Lessons learned: Intuitively convincing heuristics ('operational folklore') can cause serious harm to the triage process.

It is important to evaluate not only the speedup of resolution (MTTR), but also the cost of an error (penalty for false escalation).

Quarantine should contain a reason for rejection and conditions for return (for example, after UI policy changes).

Related concepts: Scorebook

False escalations

Quarantine

Name: Voice handoff during cascading failures

Scenario: While analyzing post-mortems, the team noticed a pattern: during confirmed P0 incidents in critical services, on-call engineers sometimes skipped the standard text template and immediately initiated a voice handoff to transfer the issue to the second line.

Challenge: This informal observation needed to be formalized for an LLM agent, but it could not be made a universal rule (P2 incidents still required an asynchronous text trail). It was necessary to prove its value under a limited budget of few-shot slots.

Solution: The observation was converted into the 'context → feature → effect' format under the name shadow.p0.voice_handoff. On a sample of 20 incidents it showed a score of 0.727 (high early signal, zero false escalations, although with narrow coverage).

Result: The specification won the auction and was implemented in QWEN.md as a versioned few-shot example with a strict context (only for P0). The agent began recommending the voice channel only where the transfer delay is more expensive than the loss of written context.

Lessons learned: Rare but accurate signals have high value if their context is strictly limited.

The auction winner should not replace a formal specification — it is implemented as a few-shot with a limited TTL (time to live).

The context → feature → effect format turns 'magic knowledge' into a reproducible slot.

Related concepts: Few-shot example

Auction

Observation normalization

Study tips: Do not skip the practical part: the theory of the auction is best absorbed when running the scripts score.py and decide.py in the examples/shadow-auction/ directory.

Pay attention to the formula score = 0.5mttr_gain + 0.3early_signal + 0.2coverage - 0.4false_escalation. Try mentally changing the priorities — which coefficient would you increase in a medical project? In e-commerce?

The main disciplinary principle of the section is not to trust vivid stories without a scorebook. Always require reproducibility of calculations.

Remember the difference: a formal requirement (requirements.md) expands the system's contract, while a shadow specification (shadow spec in QWEN.md) is only a temporary extension of the agent's memory with a specified review time (ttl).
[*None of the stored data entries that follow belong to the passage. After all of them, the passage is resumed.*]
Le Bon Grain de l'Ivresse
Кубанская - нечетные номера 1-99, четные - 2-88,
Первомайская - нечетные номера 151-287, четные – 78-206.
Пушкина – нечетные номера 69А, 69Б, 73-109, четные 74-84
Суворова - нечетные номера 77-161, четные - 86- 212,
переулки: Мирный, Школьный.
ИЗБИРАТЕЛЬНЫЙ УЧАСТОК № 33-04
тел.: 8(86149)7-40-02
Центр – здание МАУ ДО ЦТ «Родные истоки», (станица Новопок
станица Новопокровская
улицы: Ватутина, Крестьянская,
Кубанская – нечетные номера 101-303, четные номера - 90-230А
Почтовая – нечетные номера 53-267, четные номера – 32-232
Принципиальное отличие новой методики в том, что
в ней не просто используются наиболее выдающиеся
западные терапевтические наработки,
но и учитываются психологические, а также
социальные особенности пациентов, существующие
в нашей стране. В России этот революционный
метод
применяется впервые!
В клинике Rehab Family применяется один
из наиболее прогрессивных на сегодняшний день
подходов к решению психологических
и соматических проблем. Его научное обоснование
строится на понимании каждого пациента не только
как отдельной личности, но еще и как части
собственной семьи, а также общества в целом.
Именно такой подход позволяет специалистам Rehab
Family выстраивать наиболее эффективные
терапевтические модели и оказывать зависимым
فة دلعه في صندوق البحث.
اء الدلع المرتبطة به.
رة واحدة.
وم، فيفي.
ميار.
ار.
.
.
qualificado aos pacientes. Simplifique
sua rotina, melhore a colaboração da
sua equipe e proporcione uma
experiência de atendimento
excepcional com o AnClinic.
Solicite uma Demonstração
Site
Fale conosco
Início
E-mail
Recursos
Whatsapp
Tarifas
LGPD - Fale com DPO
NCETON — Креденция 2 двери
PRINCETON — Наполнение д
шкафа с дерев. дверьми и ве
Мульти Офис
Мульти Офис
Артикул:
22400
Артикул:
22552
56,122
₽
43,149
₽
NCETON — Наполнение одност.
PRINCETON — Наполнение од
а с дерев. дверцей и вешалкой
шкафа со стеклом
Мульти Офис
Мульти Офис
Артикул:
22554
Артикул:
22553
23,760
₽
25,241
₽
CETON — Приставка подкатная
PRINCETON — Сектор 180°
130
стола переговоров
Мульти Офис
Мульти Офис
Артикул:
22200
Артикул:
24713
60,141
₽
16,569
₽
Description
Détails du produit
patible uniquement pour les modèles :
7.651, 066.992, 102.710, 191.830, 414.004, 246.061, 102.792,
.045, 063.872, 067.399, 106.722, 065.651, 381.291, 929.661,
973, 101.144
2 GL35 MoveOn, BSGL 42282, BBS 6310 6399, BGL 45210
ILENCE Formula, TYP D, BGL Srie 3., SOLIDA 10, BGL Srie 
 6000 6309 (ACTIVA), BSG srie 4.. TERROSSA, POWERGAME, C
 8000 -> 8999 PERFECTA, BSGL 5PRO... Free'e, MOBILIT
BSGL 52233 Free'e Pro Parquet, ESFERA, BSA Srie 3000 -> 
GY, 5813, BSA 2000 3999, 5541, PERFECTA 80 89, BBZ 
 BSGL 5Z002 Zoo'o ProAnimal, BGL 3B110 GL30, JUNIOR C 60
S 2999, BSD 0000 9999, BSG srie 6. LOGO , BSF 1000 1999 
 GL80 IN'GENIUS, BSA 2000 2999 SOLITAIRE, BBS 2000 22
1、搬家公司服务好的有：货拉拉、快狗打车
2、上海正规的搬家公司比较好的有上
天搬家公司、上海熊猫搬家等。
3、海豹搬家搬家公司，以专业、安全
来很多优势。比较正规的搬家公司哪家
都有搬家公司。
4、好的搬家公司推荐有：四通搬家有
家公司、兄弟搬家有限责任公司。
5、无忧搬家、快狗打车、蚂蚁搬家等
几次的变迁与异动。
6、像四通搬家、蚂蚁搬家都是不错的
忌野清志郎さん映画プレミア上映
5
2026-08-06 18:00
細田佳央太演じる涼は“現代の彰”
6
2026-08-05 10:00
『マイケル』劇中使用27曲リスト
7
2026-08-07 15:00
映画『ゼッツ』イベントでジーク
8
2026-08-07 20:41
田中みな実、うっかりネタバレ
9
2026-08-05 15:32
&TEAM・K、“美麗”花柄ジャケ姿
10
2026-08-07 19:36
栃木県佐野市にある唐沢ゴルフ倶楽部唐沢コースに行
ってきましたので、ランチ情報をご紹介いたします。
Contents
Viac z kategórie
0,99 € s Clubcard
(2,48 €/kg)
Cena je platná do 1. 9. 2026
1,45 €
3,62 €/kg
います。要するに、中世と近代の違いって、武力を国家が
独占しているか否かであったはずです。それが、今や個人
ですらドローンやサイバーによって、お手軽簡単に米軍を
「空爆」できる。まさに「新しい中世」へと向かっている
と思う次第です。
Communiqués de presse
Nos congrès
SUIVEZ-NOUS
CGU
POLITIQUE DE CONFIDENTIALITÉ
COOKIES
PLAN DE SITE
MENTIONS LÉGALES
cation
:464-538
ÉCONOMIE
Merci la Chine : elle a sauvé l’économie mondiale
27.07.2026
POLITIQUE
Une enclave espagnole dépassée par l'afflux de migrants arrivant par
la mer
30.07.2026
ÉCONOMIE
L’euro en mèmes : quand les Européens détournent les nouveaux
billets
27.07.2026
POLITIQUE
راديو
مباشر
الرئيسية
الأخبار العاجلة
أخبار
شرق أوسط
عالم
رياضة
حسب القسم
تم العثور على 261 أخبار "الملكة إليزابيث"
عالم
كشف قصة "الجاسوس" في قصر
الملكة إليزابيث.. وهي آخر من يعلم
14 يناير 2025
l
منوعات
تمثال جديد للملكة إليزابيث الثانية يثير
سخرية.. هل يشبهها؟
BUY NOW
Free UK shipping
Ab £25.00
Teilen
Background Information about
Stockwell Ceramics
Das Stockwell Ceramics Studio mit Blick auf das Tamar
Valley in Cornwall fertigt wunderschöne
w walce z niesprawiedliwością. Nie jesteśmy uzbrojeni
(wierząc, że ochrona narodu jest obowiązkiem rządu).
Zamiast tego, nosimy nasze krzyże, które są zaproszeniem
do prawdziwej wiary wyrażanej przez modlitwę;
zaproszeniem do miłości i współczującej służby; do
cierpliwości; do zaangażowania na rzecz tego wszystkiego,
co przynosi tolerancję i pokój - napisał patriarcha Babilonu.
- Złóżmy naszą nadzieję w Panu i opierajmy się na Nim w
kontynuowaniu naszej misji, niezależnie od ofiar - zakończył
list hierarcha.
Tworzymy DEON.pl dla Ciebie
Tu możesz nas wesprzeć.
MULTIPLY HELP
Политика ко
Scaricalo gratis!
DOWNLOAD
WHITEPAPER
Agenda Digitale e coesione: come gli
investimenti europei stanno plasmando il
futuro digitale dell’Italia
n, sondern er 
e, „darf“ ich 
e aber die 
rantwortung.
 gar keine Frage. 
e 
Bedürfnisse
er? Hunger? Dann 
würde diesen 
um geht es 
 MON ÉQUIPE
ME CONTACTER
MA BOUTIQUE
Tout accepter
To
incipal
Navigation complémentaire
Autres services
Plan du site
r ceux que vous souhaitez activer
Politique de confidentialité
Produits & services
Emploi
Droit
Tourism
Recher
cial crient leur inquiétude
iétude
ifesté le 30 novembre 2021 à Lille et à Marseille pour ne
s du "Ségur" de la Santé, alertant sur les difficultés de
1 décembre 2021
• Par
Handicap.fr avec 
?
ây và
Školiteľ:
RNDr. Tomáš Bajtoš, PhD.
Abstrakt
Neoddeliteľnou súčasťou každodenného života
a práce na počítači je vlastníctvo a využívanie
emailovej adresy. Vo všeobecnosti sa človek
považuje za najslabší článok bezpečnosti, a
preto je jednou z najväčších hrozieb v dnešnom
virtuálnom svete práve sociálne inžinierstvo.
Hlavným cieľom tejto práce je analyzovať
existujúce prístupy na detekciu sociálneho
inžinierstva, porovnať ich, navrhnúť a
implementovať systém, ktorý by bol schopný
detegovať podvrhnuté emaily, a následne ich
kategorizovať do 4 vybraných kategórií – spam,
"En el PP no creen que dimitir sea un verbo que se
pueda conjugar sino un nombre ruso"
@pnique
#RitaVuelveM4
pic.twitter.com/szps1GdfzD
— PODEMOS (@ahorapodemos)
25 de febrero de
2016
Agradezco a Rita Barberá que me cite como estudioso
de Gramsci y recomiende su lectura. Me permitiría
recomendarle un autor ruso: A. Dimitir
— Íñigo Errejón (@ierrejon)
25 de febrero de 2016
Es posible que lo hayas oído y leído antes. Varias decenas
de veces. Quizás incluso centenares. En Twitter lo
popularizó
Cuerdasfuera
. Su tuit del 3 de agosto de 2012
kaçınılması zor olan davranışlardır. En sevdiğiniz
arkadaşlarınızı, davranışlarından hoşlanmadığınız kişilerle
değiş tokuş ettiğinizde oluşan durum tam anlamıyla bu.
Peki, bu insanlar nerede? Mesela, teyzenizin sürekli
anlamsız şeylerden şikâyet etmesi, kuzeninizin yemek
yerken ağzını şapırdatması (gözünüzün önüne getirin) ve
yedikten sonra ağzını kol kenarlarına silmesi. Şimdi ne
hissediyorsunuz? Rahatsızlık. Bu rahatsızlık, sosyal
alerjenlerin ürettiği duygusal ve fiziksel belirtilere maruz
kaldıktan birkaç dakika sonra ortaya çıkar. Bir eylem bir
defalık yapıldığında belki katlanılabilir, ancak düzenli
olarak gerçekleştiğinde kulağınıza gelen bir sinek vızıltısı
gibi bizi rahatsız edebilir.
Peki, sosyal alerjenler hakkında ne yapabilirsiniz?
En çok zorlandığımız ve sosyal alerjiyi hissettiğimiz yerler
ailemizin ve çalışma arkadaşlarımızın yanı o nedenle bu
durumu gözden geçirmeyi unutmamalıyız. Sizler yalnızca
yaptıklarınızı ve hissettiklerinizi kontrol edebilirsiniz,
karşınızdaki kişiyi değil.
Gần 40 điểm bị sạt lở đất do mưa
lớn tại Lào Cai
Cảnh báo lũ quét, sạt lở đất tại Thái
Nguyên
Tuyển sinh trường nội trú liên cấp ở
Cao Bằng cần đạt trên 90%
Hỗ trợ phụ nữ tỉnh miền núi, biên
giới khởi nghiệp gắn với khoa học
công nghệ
Additional resources: Training scripts and data: book2/examples/shadow-auction/ (contains candidates.yaml, incidents.jsonl and scripts for calculation)

Previous course topics: Part 6 of the first volume (separating wishes from requirements) and Part 19 of the first volume (agent memory)

Appendix d (calibration): appendix-d-threshold-calibration.md — section D.2 for detailed tuning of weights on the production track

Github spec kit: https://github.com/github/spec-kit — using .specify/memory/constitution.md as a protective layer against drift

Summary: The shadow specification auction is a mechanism for turning operational folklore and informal observations of engineers into a manageable and measurable layer of heuristics. You translate an observation into the 'context → feature → effect' format, evaluate it on incident history using a transparent formula, and compete for a limited context budget. Winning specifications get into QWEN.md as versioned few-shot examples with a time to live and a strict context. The losers do not disappear, but go into quarantine with a clearly recorded reason (for example, the risk of false escalations), which makes the decision process reproducible and disputable.